Here at the Hagley Library, the processing is well underway on one of our recent major acquisitions, the Catalyst, Inc. records. This collection documents the history of Catalyst, a global nonprofit dedicated to supporting the advancement of women in the workplace.
The organization was founded in 1962 by Felice N. Schwartz, who first became involved in social causes while still a Smith undergraduate, founding the National Scholarship Service and Fund for Negro Students in 1945. This organization lobbied colleges and universities to open their doors to students of color and helped link students with scholarships and financial aid. Her impetus for founding Catalyst came after she and her brother took over their father’s manufacturing business after his death in 1951, and she felt the frustrations of being taken seriously as a woman in business, and then later, after raising three children at home, the frustrations of reentering the workplace and balancing work with family.
Schwartz understood her vision in very practical terms, articulating Catalyst’s mission to be “a nation-wide agency to bring to our country’s needs the unused capacities of intelligent women who want to combine family and work.” Her effectiveness in advancing her agenda perhaps lies in the fact that she identified a need from a business perspective and offered a way to fill it: American workplaces were losing out on good talent. The solution? Open the doors for women to enter the workforce and make those workplaces work for women.

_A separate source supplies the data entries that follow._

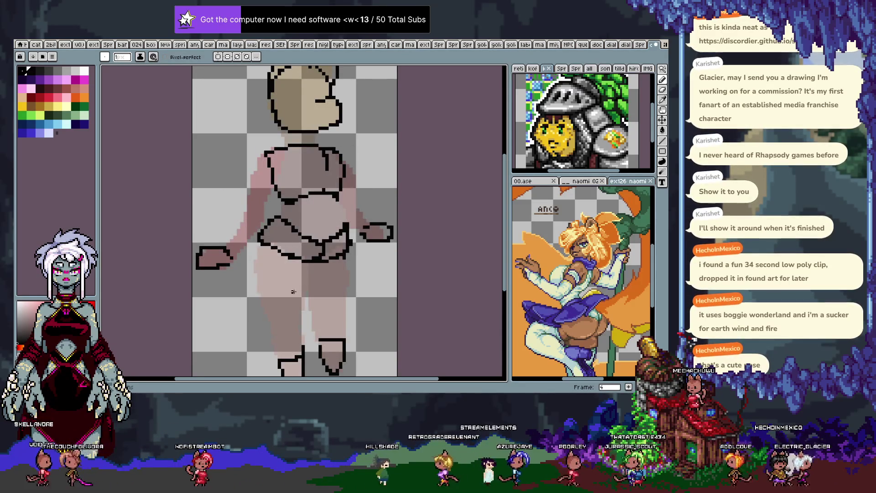
key(Right)
drag(338, 235, 324, 258)
key(ctrl+z)
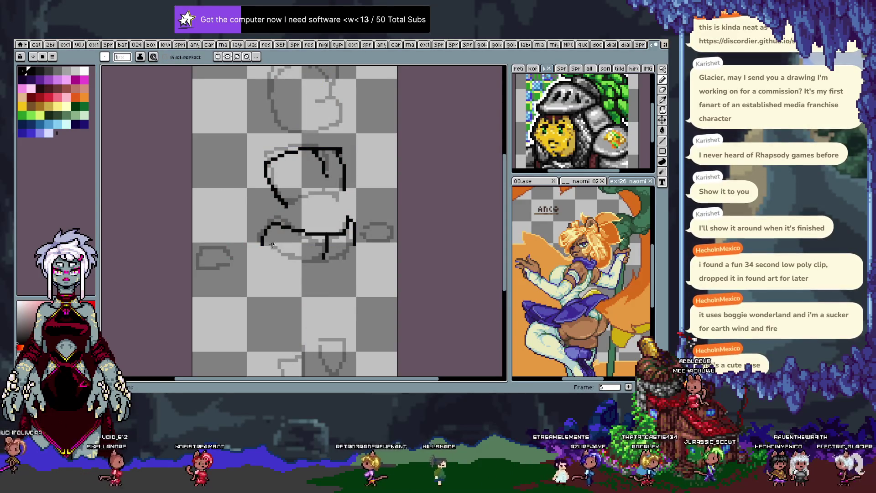
key(ctrl+z)
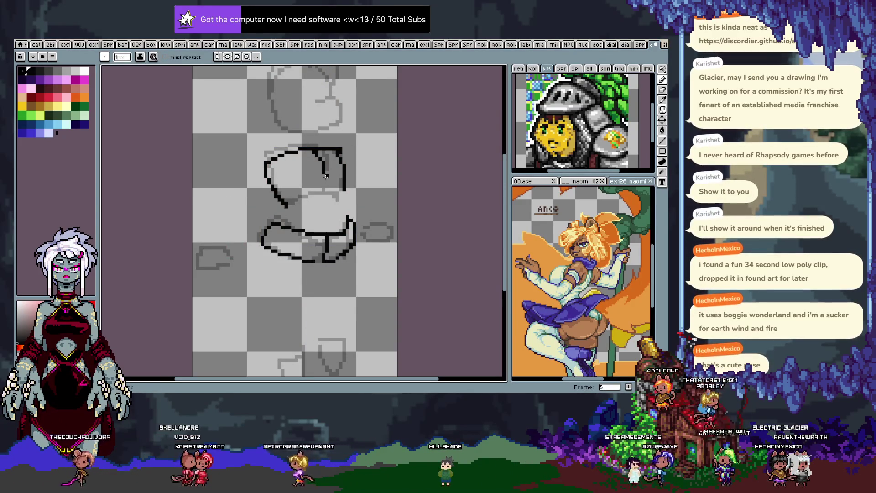
drag(292, 206, 341, 198)
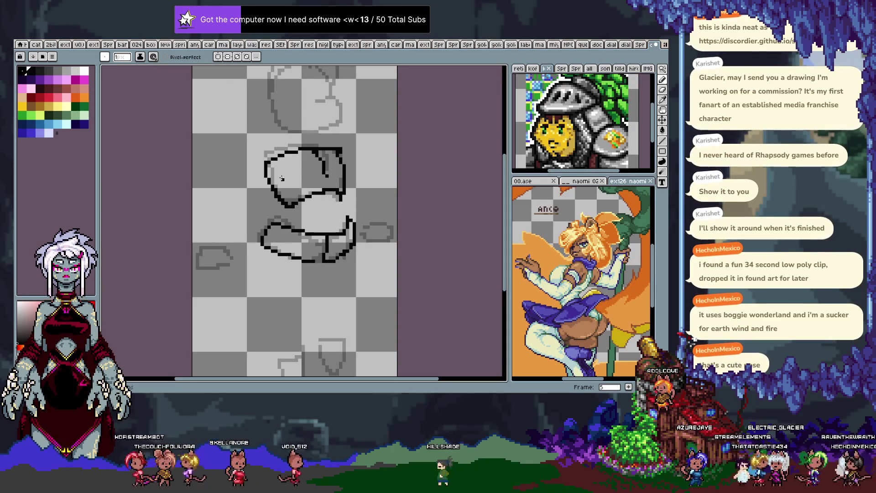
key(Right)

During its first decade, Catalyst rapidly expanded, and by 1973 it had moved to larger office space and hired five additional staff members. That year, it provided services to 22,150 women and boasted 110 job centers in its Catalyst National Network. A grant of $200,000 was received from the Andrew W. Mellon Foundation to establish a research department and comprehensive Information Center. Publications and resources were produced for both women and employers, and stories about Catalyst were featured in press outlets ranging from the Wall Street Journal to Good Housekeeping. Barbara Mikulski, then just a Baltimore City Councilwoman before embarking on her legendary Senate career, was among those elected to the Board of Directors.
In a President's report in 1974, Schwartz declared herself to be “well satisfied” with the accomplishments of the year and went on to say, “I think our function is unique and our perimeter clearly delineated by our concern with women and work.” She went on to lead Catalyst for twenty more years, retiring in 1993.
We’ll feature more stories from the Catalyst collection as work continues. The collection is anticipated to be opened for researchers in 2022.
Diane E. Bockrath is an archivist at Hagley Museum and Library.